Even trade in the other direction — from Great Britain into Northern Ireland — is growing fast. Imports reached £17.8 billion in 2023, another 26% increase. We brought in £3.1 billion in mineral fuels, £2.5 billion in motor vehicles, and £1.3 billion in pharmaceutical products. And across the Atlantic, our exports to the United States — now more than ever a wild card in global trade — totalled £1.9 billion, making the US our largest market after Great Britain and Ireland.

In other words: trade is happening. In some cases, booming. But what’s next?

In a world where trade alliances are being redefined, where protectionism is no longer the exception but the strategy, and where economic certainty is practically extinct, the time to go bold is now. That means stepping up export capacity, supporting more of our businesses to sell externally, and building deeper trade relationships in North America, Asia-Pacific, and emerging economies.
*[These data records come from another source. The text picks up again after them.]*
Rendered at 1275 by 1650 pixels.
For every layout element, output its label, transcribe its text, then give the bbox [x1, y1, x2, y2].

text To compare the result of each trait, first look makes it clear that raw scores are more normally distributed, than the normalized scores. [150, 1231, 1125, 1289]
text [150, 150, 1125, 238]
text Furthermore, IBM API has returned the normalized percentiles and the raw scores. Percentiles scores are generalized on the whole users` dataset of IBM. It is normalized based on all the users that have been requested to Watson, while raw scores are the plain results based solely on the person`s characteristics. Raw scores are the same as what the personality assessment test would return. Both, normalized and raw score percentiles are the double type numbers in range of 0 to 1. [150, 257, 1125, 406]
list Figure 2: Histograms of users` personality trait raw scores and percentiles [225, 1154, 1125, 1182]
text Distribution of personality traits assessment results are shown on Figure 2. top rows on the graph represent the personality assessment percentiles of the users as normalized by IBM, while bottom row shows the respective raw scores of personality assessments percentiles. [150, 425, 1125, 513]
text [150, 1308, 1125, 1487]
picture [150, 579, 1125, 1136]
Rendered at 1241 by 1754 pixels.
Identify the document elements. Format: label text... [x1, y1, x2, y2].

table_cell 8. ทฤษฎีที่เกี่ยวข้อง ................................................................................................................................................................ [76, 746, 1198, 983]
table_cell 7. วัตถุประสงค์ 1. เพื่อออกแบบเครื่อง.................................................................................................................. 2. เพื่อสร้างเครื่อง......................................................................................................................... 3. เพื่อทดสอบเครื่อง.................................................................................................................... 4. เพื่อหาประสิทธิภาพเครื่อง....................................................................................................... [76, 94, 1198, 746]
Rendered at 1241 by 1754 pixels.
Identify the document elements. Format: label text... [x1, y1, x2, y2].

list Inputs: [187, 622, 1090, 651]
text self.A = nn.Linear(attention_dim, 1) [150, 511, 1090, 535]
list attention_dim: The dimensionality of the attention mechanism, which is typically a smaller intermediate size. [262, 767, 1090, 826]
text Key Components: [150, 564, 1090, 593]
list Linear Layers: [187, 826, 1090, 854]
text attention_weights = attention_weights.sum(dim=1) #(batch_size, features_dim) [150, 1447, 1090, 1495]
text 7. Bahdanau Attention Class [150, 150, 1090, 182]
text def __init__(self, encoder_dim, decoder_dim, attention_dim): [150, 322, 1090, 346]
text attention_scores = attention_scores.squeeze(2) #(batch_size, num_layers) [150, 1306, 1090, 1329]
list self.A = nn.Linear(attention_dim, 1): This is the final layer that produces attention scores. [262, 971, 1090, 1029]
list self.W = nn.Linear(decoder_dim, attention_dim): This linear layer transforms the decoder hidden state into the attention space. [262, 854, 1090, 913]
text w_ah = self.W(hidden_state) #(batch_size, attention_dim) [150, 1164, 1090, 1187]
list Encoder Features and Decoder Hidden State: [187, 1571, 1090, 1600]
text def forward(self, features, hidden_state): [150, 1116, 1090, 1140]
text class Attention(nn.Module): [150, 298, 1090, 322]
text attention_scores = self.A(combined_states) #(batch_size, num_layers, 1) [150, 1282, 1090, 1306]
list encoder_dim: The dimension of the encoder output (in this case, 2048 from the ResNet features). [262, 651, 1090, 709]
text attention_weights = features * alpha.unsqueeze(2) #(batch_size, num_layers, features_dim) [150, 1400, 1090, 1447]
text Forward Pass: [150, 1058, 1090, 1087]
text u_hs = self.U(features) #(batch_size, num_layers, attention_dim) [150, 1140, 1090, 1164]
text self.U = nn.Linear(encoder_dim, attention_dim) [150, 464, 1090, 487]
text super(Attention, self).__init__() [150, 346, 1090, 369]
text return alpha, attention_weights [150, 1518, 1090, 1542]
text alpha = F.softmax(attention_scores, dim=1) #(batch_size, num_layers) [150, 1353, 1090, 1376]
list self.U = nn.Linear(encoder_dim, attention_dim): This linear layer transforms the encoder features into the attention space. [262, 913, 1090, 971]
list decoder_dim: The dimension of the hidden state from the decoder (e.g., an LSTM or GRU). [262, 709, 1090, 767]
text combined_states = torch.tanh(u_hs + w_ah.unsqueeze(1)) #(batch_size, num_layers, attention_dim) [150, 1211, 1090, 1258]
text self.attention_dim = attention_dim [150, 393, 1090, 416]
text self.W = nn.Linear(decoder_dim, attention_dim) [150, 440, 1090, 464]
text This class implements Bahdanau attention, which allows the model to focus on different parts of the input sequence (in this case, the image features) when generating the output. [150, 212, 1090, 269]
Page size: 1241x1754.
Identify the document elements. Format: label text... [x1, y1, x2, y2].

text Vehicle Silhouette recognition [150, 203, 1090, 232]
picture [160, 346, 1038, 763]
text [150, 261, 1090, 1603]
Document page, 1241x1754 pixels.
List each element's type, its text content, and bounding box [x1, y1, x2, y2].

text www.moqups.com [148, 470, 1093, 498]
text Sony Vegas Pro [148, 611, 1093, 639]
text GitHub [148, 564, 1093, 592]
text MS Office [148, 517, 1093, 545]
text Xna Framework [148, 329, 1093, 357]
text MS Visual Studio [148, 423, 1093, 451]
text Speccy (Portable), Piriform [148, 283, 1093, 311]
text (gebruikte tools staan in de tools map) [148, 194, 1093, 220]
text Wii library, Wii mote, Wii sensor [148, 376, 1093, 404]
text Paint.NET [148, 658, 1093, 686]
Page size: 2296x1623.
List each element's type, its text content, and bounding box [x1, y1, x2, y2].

So while our own statistics tell a story of resilience, the global backdrop reminds us just how vulnerable that resilience can be. Our economic output may have increased by 3.6% over the year to the end of 2024, the question is how long can momentum continue if the external environment remains as uncertain as it is now?

That said, companies aren’t powerless. The organisations best placed to weather uncertainty are those investing now in adaptability — in skills, in digital infrastructure, in supply chain agility. These aren’t just nice-to-haves; they’re the shock absorbers that let businesses keep moving even when the road ahead is full sharp turns and economic potholes.